Cognition/Linguistics: September 2011 Archives
One of the dreams of solving the captioning backlog is to rely on speech recognition. I do have to say that speech recognition is far more effective at time than I would have dreamed, but still my intuition has told me it's not entirely working. A fascinating article from Robert Fortner on "The Unrecognized Death of Speech Recognition", essentially backs up the intuition with some hard numbers. He notes that accuracy has not improved much since the early 2000s and that in most cases, the rate is not within human tolerance (humans apparently have about a 2% error rate and even that can lead to some pretty ridiculous arguments).
When Speech Recognition Works
Speech recognition can be effective in two situations
- Specific context (airport kiosk, limited menu commands) - even here though it should be noted that it's pretty darn easy to frustrate the average health insurance voice recognition system so that they give up.
- Specific speaker - Speech recognition is effective when trainied on a single voice, and the training time is shorter than it used to be. For captioning purposes, this means that if a single speaker makes the original audio (e.g. faculty lecture) or someone else repeats what's on the audio (the captioner), speech recognition is pretty effective.
By the way, in the recent Second Accessibility Summit, Glenda Sims noted that correcting an inaccurate transcript is more difficult than starting from scratch.
What Speech Recognition Is
To understand why speech recognitin isn't improving, you should consider the task it's trying to perform. When human ears listens to language, it hears a stream of separate words and sounds and groups those into words and sentences. The reality is that speech is a continuous sound waves with very subtle acoustic transitions for different sounds (see images below, the bottom ones are the spectograms that phoneticians use). Your ears and brain are doing a lot of processing to help you understand that that person just said.
Your brain not only breaks up sound waves, it also accounts for the acoustics of different genders, different regional accents,filtering out different types of background noise and it probably includes some "smart guessing" on what a word is as well (which doesn't always work). It's no wonder that replicating the functionailty of the mechanism is taking time.
Ingoring the Linguists
There's one factor that Robert Fortner points to - speech specialists are not always involved. As one IBM researcher claimed "Every time I fire a linguist my system improves"...but apparently there is an upper limit to this without more information. Maybe it's time to start rethinking the problem and if the programming team might need some outside experts.

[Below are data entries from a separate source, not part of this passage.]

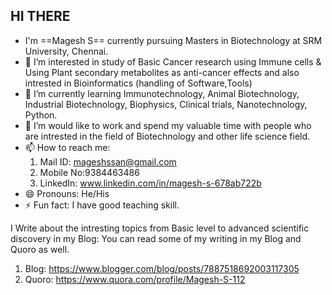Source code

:  ## HI THERE 
- I'm ==Magesh S== currently pursuing Masters in Biotechnology at SRM University, Chennai. 
- 👀 I’m interested in study of Basic Cancer research using Immune cells & Using Plant secondary metabolites as anti-cancer effects and also intrested in Bioinformatics (handling of Software,Tools) 
- 🌱 I’m currently learning Immunotechnology, Animal Biotechnology, Industrial Biotechnology, Biophysics, Clinical trials, Nanotechnology, Python. 
- 💞️ I’m would like to work and spend my valuable time with people who are intrested in the field of Biotechnology and other life science field.
- 📫 How to reach me:
  1. Mail ID:  mageshssan@gmail.com
  2. Mobile No:9384463486
  3. LinkedIn: www.linkedin.com/in/magesh-s-678ab722b
- 😄 Pronouns: He/His
- ⚡ Fun fact: I have good teaching skill.

I Write about the intresting topics from Basic level to advanced scientific discovery in my Blog: You can read some of my writing in my Blog and Quoro as well. 
1. Blog:  https://www.blogger.com/blog/posts/7887518692003117305
2. Quoro: https://www.quora.com/profile/Magesh-S-112
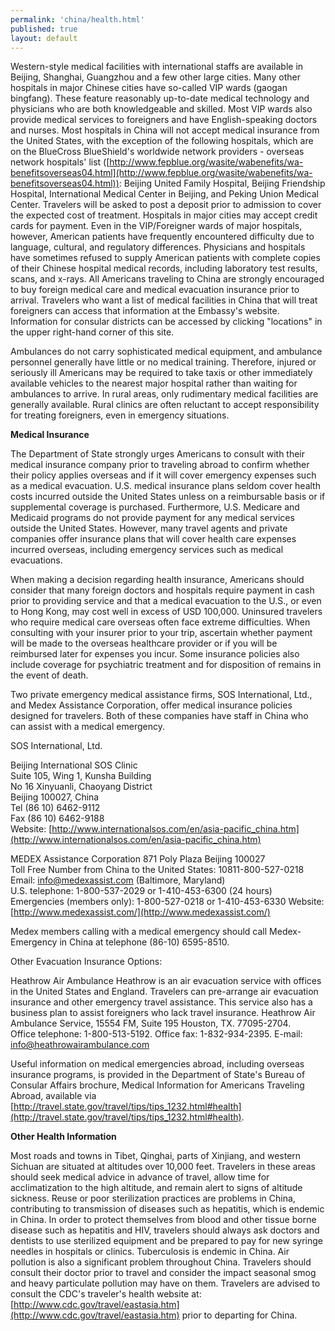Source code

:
 ```yaml
---
permalink: 'china/health.html'
published: true
layout: default
---
```

Western-style medical facilities with international staffs are available in Beijing, Shanghai, Guangzhou and a few other large cities. Many other hospitals in major Chinese cities have so-called VIP wards (gaogan bingfang). These feature reasonably up-to-date medical technology and physicians who are both knowledgeable and skilled. Most VIP wards also provide medical services to foreigners and have English-speaking doctors and nurses. Most hospitals in China will not accept medical insurance from the United States, with the exception of the following hospitals, which are on the BlueCross BlueShield's worldwide network providers - overseas network hospitals' list ([http://www.fepblue.org/wasite/wabenefits/wa-benefitsoverseas04.html](http://www.fepblue.org/wasite/wabenefits/wa-benefitsoverseas04.html)): Beijing United Family Hospital, Beijing Friendship Hospital, International Medical Center in Beijing, and Peking Union Medical Center. Travelers will be asked to post a deposit prior to admission to cover the expected cost of treatment. Hospitals in major cities may accept credit cards for payment. Even in the VIP/Foreigner wards of major hospitals, however, American patients have frequently encountered difficulty due to language, cultural, and regulatory differences. Physicians and hospitals have sometimes refused to supply American patients with complete copies of their Chinese hospital medical records, including laboratory test results, scans, and x-rays. All Americans traveling to China are strongly encouraged to buy foreign medical care and medical evacuation insurance prior to arrival. Travelers who want a list of medical facilities in China that will treat foreigners can access that information at the Embassy's website. Information for consular districts can be accessed by clicking "locations" in the upper right-hand corner of this site.

Ambulances do not carry sophisticated medical equipment, and ambulance personnel generally have little or no medical training. Therefore, injured or seriously ill Americans may be required to take taxis or other immediately available vehicles to the nearest major hospital rather than waiting for ambulances to arrive. In rural areas, only rudimentary medical facilities are generally available. Rural clinics are often reluctant to accept responsibility for treating foreigners, even in emergency situations.

**Medical Insurance**

The Department of State strongly urges Americans to consult with their medical insurance company prior to traveling abroad to confirm whether their policy applies overseas and if it will cover emergency expenses such as a medical evacuation. U.S. medical insurance plans seldom cover health costs incurred outside the United States unless on a reimbursable basis or if supplemental coverage is purchased. Furthermore, U.S. Medicare and Medicaid programs do not provide payment for any medical services outside the United States. However, many travel agents and private companies offer insurance plans that will cover health care expenses incurred overseas, including emergency services such as medical evacuations.

When making a decision regarding health insurance, Americans should consider that many foreign doctors and hospitals require payment in cash prior to providing service and that a medical evacuation to the U.S., or even to Hong Kong, may cost well in excess of USD 100,000. Uninsured travelers who require medical care overseas often face extreme difficulties. When consulting with your insurer prior to your trip, ascertain whether payment will be made to the overseas healthcare provider or if you will be reimbursed later for expenses you incur. Some insurance policies also include coverage for psychiatric treatment and for disposition of remains in the event of death.

Two private emergency medical assistance firms, SOS International, Ltd., and Medex Assistance Corporation, offer medical insurance policies designed for travelers. Both of these companies have staff in China who can assist with a medical emergency.

SOS International, Ltd.

Beijing International SOS Clinic  
Suite 105, Wing 1, Kunsha Building  
No 16 Xinyuanli, Chaoyang District  
Beijing 100027, China  
Tel (86 10) 6462-9112  
Fax (86 10) 6462-9188  
Website: [http://www.internationalsos.com/en/asia-pacific_china.htm](http://www.internationalsos.com/en/asia-pacific_china.htm)  

MEDEX Assistance Corporation 871 Poly Plaza Beijing 100027  
Toll Free Number from China to the United States: 10811-800-527-0218  
Email: [info@medexassist.com](mailto:info@medexassist.com) (Baltimore, Maryland)  
U.S. telephone: 1-800-537-2029 or 1-410-453-6300 (24 hours)  
Emergencies (members only): 1-800-527-0218 or 1-410-453-6330 
Website: [http://www.medexassist.com/](http://www.medexassist.com/)

Medex members calling with a medical emergency should call Medex-Emergency in China at telephone (86-10) 6595-8510.

Other Evacuation Insurance Options:

Heathrow Air Ambulance Heathrow is an air evacuation service with offices in the United States and England. Travelers can pre-arrange air evacuation insurance and other emergency travel assistance. This service also has a business plan to assist foreigners who lack travel insurance. Heathrow Air Ambulance Service, 15554 FM, Suite 195 Houston, TX. 77095-2704.  
Office telephone: 1-800-513-5192. Office fax: 1-832-934-2395. E-mail: [info@heathrowairambulance.com](info@heathrowairambulance.com)

Useful information on medical emergencies abroad, including overseas insurance programs, is provided in the Department of State's Bureau of Consular Affairs brochure, Medical Information for Americans Traveling Abroad, available via [http://travel.state.gov/travel/tips/tips_1232.html#health](http://travel.state.gov/travel/tips/tips_1232.html#health).

**Other Health Information**

Most roads and towns in Tibet, Qinghai, parts of Xinjiang, and western Sichuan are situated at altitudes over 10,000 feet. Travelers in these areas should seek medical advice in advance of travel, allow time for acclimatization to the high altitude, and remain alert to signs of altitude sickness. Reuse or poor sterilization practices are problems in China, contributing to transmission of diseases such as hepatitis, which is endemic in China. In order to protect themselves from blood and other tissue borne disease such as hepatitis and HIV, travelers should always ask doctors and dentists to use sterilized equipment and be prepared to pay for new syringe needles in hospitals or clinics. Tuberculosis is endemic in China. Air pollution is also a significant problem throughout China. Travelers should consult their doctor prior to travel and consider the impact seasonal smog and heavy particulate pollution may have on them. Travelers are advised to consult the CDC's traveler's health website at: [http://www.cdc.gov/travel/eastasia.htm](http://www.cdc.gov/travel/eastasia.htm) prior to departing for China.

In the spirit of continuing to clean my desk, my next book to review is The Wisdom of Crowds by James Surowiecki. I think a lot of people at ETS are familiar with the book, but I think it's worth explaining exactly how the wisdom is generated.
The term "Wisdom of Crowds" seems to suggest a scenario where people make decisions as committees, but that's not what it really is. Rather the "wisdom" comes from being able to tap into the results of multiple individual decisions rather than relying on a single committee or expert.
A classic example is a contest to guess the weight of an ox. Individually, the guesses varied widely, but the average of the guesses was within one pound of the actual weight. It wasn't the case that the group decided the weight of the ox, but rather that the individual guesses added up to the correct answer.
I admit that I've always been a little skeptical of "collaboration" because I often equate with group think, but this kind of collective wisdom still values individual diversity. In fact, Surowiecki argues that you get the best results specifically when you can factor in individual input.
There are a lot of interesting applications to this concept in the book, but I think one of the most important is ensuring that you really ARE getting a diversity of opinion. One reason that anonymous voting is so important is that it does insure you are getting an accurate opinion from individuals and not votes partially based on social pressure.
Another situation this applies to is getting feedback from your students. I think a lot of us have experienced the eerie silence that follows the instructor's request for an answer, not to mention the awkward nods of agreement with slightly puzzled faces. Are the students agreeing with you or just trying to mirror your opinion?
One reason I like the concept of clickers is that it does enable the kind of high volume individual input needed to assess your students' actual thinking. We talk about how it can assess misconceptions (true), but sometimes it can access a wisdom you didn't know was there.
Earlier this week, I was talking about gender stereotypes in language and asking students if they could identify some stereotypes. In more than one case though, I saw some puzzled looks. I began to realize that some of my research may be getting out of date, at least in their circles.
I'm also reminded my personal guideline of multiple tabloid sources. If one tabloid claims a movie star is an alien spy, it's probably a lie. But if two more or tabloids independently have the same story...it is probably true.